Every line of the listing must be reproduced as it stands. Leave the images behind.

--- begin ---

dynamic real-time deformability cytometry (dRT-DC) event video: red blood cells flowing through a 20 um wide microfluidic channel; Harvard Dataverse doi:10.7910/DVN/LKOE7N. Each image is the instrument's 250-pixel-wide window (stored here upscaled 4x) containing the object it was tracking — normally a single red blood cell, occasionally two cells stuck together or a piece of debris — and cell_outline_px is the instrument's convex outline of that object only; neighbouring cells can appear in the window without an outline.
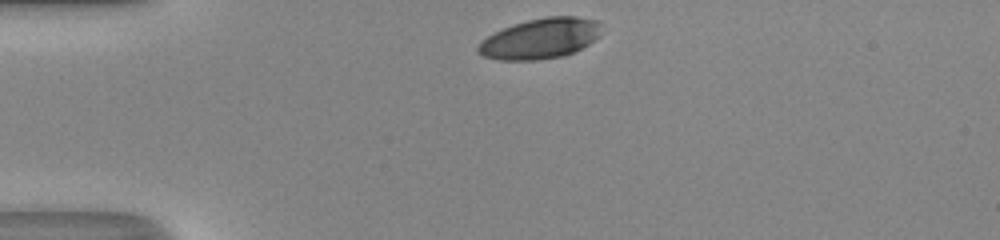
{"species": "human", "species_latin": "Homo sapiens", "temperature_condition": "room temperature", "stored_images_in_passage": 29, "camera_frame_rate_fps": 3000, "um_per_image_px": 0.085, "donor": {"sex": "male"}, "frame": {"image": 1, "passage_image": 1, "time_ms": 0.0, "image_size_px": [1000, 240], "cell_outline_px": [[600, 36], [588, 44], [564, 56], [536, 60], [500, 60], [484, 56], [476, 52], [476, 48], [480, 40], [512, 24], [544, 16], [576, 16], [596, 20], [600, 24]], "centroid_in_image_um": [45.9, 3.27], "position_along_channel_um": 39.1, "area_um2": 29.07}}
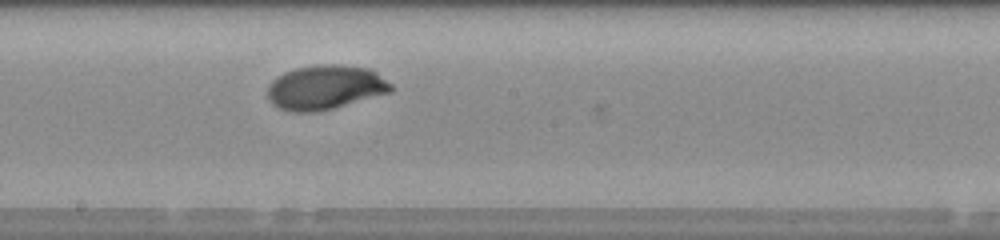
{"frame": {"image": 2, "passage_image": 17, "time_ms": 5.333, "image_size_px": [1000, 240], "cell_outline_px": [[396, 88], [392, 92], [332, 108], [316, 112], [288, 112], [272, 104], [268, 100], [268, 84], [272, 80], [284, 72], [296, 68], [316, 64], [340, 64], [368, 68], [376, 72], [392, 84]], "centroid_in_image_um": [27.65, 7.42], "position_along_channel_um": 220.6, "area_um2": 32.19}}
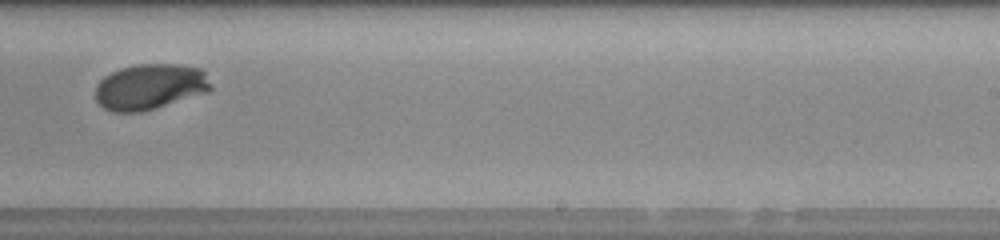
{"frame": {"image": 3, "passage_image": 21, "time_ms": 6.667, "image_size_px": [1000, 240], "cell_outline_px": [[212, 88], [208, 92], [156, 108], [140, 112], [112, 112], [104, 108], [96, 100], [96, 84], [104, 76], [120, 68], [136, 64], [180, 64], [200, 68], [204, 72], [212, 84]], "centroid_in_image_um": [12.75, 7.37], "position_along_channel_um": 276.2, "area_um2": 30.92}, "authors_computed_cell_mechanics": {"area_um2": 30.923, "velocity_mm_per_s": 4.201, "shape_relaxation_time_tau1_ms": 2.3128, "shape_relaxation_time_tau2_ms": null, "deformation_change_tau1": 0.1663, "deformation_change_tau2": null}}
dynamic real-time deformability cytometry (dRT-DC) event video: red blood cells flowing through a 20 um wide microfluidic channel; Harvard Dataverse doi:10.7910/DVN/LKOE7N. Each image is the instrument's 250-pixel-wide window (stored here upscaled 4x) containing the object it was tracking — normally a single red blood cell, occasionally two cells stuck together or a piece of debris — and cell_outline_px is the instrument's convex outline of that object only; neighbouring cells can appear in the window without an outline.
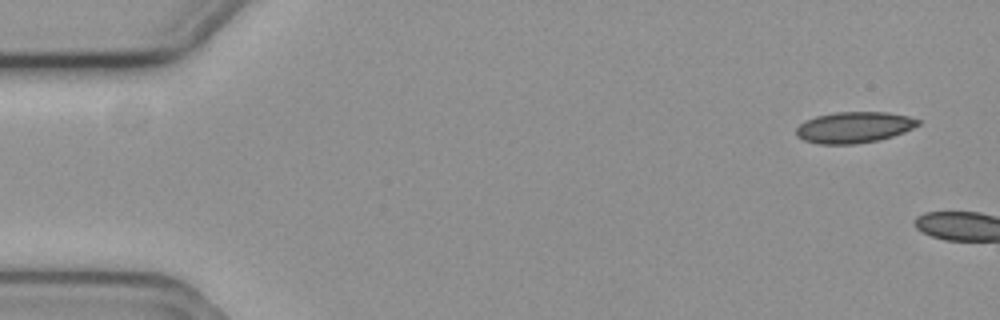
{"species": "common noctule bat (a hibernating species)", "species_latin": "Nyctalus noctula", "temperature_condition": "cold", "stored_images_in_passage": 2, "camera_frame_rate_fps": 3000, "um_per_image_px": 0.085, "animal": {"sex": "female", "body_mass_g": 19.3, "forearm_length_mm": 54.1}, "frame": {"image": 1, "passage_image": 1, "time_ms": 0.0, "image_size_px": [1000, 320], "cell_outline_px": [[920, 124], [904, 132], [880, 140], [856, 144], [820, 144], [804, 140], [796, 136], [796, 128], [804, 120], [816, 116], [836, 112], [888, 112], [908, 116], [920, 120]], "centroid_in_image_um": [72.58, 10.82], "position_along_channel_um": 12.4, "area_um2": 22.2}}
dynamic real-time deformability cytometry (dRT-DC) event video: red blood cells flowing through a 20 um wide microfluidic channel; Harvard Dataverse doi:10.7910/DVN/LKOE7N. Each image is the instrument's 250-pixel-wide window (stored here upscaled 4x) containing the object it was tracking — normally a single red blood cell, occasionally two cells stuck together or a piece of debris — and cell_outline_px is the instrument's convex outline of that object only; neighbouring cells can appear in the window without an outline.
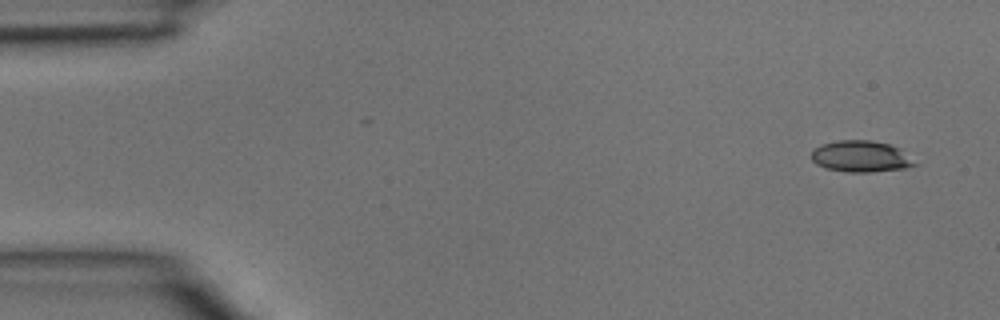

--- end ---

#### Solution
dynamic real-time deformability cytometry (dRT-DC) event video: red blood cells flowing through a 20 um wide microfluidic channel; Harvard Dataverse doi:10.7910/DVN/LKOE7N. Each image is the instrument's 250-pixel-wide window (stored here upscaled 4x) containing the object it was tracking — normally a single red blood cell, occasionally two cells stuck together or a piece of debris — and cell_outline_px is the instrument's convex outline of that object only; neighbouring cells can appear in the window without an outline.
{"species": "human", "species_latin": "Homo sapiens", "temperature_condition": "room temperature", "stored_images_in_passage": 29, "camera_frame_rate_fps": 3000, "um_per_image_px": 0.085, "donor": {"sex": "male"}, "frame": {"image": 1, "passage_image": 1, "time_ms": 0.0, "image_size_px": [1000, 240], "cell_outline_px": [[600, 36], [588, 44], [564, 56], [536, 60], [500, 60], [484, 56], [476, 52], [476, 48], [480, 40], [512, 24], [544, 16], [576, 16], [596, 20], [600, 24]], "centroid_in_image_um": [45.9, 3.27], "position_along_channel_um": 39.1, "area_um2": 29.07}}
{"frame": {"image": 2, "passage_image": 17, "time_ms": 5.333, "image_size_px": [1000, 240], "cell_outline_px": [[396, 88], [392, 92], [332, 108], [316, 112], [288, 112], [272, 104], [268, 100], [268, 84], [272, 80], [284, 72], [296, 68], [316, 64], [340, 64], [368, 68], [376, 72], [392, 84]], "centroid_in_image_um": [27.65, 7.42], "position_along_channel_um": 220.6, "area_um2": 32.19}}
{"frame": {"image": 3, "passage_image": 21, "time_ms": 6.667, "image_size_px": [1000, 240], "cell_outline_px": [[212, 88], [208, 92], [156, 108], [140, 112], [112, 112], [104, 108], [96, 100], [96, 84], [104, 76], [120, 68], [136, 64], [180, 64], [200, 68], [204, 72], [212, 84]], "centroid_in_image_um": [12.75, 7.37], "position_along_channel_um": 276.2, "area_um2": 30.92}, "authors_computed_cell_mechanics": {"area_um2": 30.923, "velocity_mm_per_s": 4.201, "shape_relaxation_time_tau1_ms": 2.3128, "shape_relaxation_time_tau2_ms": null, "deformation_change_tau1": 0.1663, "deformation_change_tau2": null}}
dynamic real-time deformability cytometry (dRT-DC) event video: red blood cells flowing through a 20 um wide microfluidic channel; Harvard Dataverse doi:10.7910/DVN/LKOE7N. Each image is the instrument's 250-pixel-wide window (stored here upscaled 4x) containing the object it was tracking — normally a single red blood cell, occasionally two cells stuck together or a piece of debris — and cell_outline_px is the instrument's convex outline of that object only; neighbouring cells can appear in the window without an outline.
{"species": "common noctule bat (a hibernating species)", "species_latin": "Nyctalus noctula", "temperature_condition": "cold", "stored_images_in_passage": 2, "camera_frame_rate_fps": 3000, "um_per_image_px": 0.085, "animal": {"sex": "female", "body_mass_g": 19.3, "forearm_length_mm": 54.1}, "frame": {"image": 1, "passage_image": 1, "time_ms": 0.0, "image_size_px": [1000, 320], "cell_outline_px": [[920, 124], [904, 132], [880, 140], [856, 144], [820, 144], [804, 140], [796, 136], [796, 128], [804, 120], [816, 116], [836, 112], [888, 112], [908, 116], [920, 120]], "centroid_in_image_um": [72.58, 10.82], "position_along_channel_um": 12.4, "area_um2": 22.2}}
dynamic real-time deformability cytometry (dRT-DC) event video: red blood cells flowing through a 20 um wide microfluidic channel; Harvard Dataverse doi:10.7910/DVN/LKOE7N. Each image is the instrument's 250-pixel-wide window (stored here upscaled 4x) containing the object it was tracking — normally a single red blood cell, occasionally two cells stuck together or a piece of debris — and cell_outline_px is the instrument's convex outline of that object only; neighbouring cells can appear in the window without an outline.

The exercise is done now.